Dice Pierre, presidente di un’associazione senegalese a Napoli: «Spesso i proprietari non fanno il contratto per non pagare le tasse. O prendi o lasci. Tanto troveranno sempre qualcuno. I ragazzi sono costretti a dichiarare la residenza dove non vivono, o la comprano da intermediari italiani o stranieri». Niente residenza, insomma, niente diritti. È questa la realtà drammatica – diffusa ma poco nota – di decine di migliaia di persone in Italia.

Una condizione che ActionAid sta denunciando con la campagna #DirittiInGiacenza: «Solo chi è iscritto nei registri anagrafici è “visibile” dal punto di vista amministrativo e, quindi, è parte della popolazione per la quale le istituzioni pensano le politiche e erogano la spesa sociale», spiega Katia Scannavini, vicesegretaria generale di ActionAid. Fantasmi, dunque. Niente medico, niente ospedale, niente vaccini. Niente riduzioni per la mensa scolastica e i bonus libri per i figli. Niente reddito di cittadinanza, pensato proprio per i più fragili. Niente assistenza sociale né rinnovo del permesso di soggiorno. Se italiani, neanche il diritto di voto. Quanti sono? Oltre 300mila solo gli stranieri, secondo l’Ismu.
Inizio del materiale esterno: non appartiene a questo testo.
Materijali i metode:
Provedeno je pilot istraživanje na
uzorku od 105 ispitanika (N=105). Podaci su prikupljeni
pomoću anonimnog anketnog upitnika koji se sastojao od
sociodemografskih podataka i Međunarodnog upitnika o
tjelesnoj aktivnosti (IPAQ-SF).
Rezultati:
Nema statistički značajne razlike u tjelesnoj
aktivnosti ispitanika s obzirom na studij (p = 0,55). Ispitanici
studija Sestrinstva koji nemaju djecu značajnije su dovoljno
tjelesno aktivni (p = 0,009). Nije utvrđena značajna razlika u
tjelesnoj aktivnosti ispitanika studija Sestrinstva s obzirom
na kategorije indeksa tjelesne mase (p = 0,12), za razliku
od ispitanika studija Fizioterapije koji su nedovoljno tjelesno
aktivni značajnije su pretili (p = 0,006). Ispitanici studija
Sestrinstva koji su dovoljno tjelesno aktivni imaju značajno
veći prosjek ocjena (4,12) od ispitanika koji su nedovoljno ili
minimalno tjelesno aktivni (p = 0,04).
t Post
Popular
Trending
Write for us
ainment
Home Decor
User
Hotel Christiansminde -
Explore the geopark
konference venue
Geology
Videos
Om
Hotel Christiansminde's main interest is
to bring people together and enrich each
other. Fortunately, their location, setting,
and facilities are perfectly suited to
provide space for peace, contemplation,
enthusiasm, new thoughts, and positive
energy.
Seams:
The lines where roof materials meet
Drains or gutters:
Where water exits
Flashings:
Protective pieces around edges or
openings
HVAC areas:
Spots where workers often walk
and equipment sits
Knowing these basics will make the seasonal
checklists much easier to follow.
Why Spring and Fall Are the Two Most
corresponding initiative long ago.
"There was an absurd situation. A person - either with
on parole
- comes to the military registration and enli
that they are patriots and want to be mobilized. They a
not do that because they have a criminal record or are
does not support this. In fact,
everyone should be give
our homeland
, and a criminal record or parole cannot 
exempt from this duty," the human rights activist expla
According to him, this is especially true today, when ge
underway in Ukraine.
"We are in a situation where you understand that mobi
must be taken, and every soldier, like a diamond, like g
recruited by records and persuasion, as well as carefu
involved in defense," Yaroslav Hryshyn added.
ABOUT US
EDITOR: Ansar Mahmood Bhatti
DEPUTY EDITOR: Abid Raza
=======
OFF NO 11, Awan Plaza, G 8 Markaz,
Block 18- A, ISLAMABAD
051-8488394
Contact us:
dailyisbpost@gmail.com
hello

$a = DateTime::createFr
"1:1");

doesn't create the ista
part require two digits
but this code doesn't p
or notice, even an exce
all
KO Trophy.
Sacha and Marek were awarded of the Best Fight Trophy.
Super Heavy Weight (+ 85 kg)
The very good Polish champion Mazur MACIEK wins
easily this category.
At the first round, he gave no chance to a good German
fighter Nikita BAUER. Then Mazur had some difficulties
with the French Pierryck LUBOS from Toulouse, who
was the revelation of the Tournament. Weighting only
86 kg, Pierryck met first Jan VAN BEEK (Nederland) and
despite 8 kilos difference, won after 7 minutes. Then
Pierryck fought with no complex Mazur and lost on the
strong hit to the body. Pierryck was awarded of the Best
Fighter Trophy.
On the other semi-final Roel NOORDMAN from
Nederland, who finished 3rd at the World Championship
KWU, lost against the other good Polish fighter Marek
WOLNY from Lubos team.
ActionAid ha condotto un sondaggio su 23 associazioni impegnate nella tutela dei diritti di migranti e senza dimora. Per il 48% sono gli stranieri i più colpiti perché vivono spesso in alloggi ritenuti – illegittimamente – non idonei per l’iscrizione anagrafica: appartamenti o stanze in affitto non registrato, case con molte persone, baracche. In molti uffici anagrafici poi il personale non è adeguatamente formato, sulla normativa e sul dialogo interculturale. A Nord come al Centro. Al Sud poi tra i braccianti agricoli se non ci sono Ong e sindacati non c’è nessuna forma di sostegno e orientamento legale.

Perché si viene esclusi dall’anagrafe? L’articolo 43 del Codice civile stabilisce che «la residenza è nel luogo in cui la persona ha la dimora abituale». Una definizione chiara e semplice, dice ActionAid. Dunque non dovrebbe essere di ostacolo alla iscrizione anagrafica la natura dell’alloggio, anche se si tratta di un fabbricato privo di licenza di abitabilità, una grotta, una roulotte. Né la presenza o meno di un contratto regolare. Anche l’iscrizione fittizia all’anagrafe, dichiarandosi “senza dimora”, è difficile e umiliante: colloquio con i servizi, tempi lunghissimi. Immancabile la nascita di un "mercato delle residenze", per chi non ha altra scelta che "acquistare" la possibilità di essere registrati dove non si vive.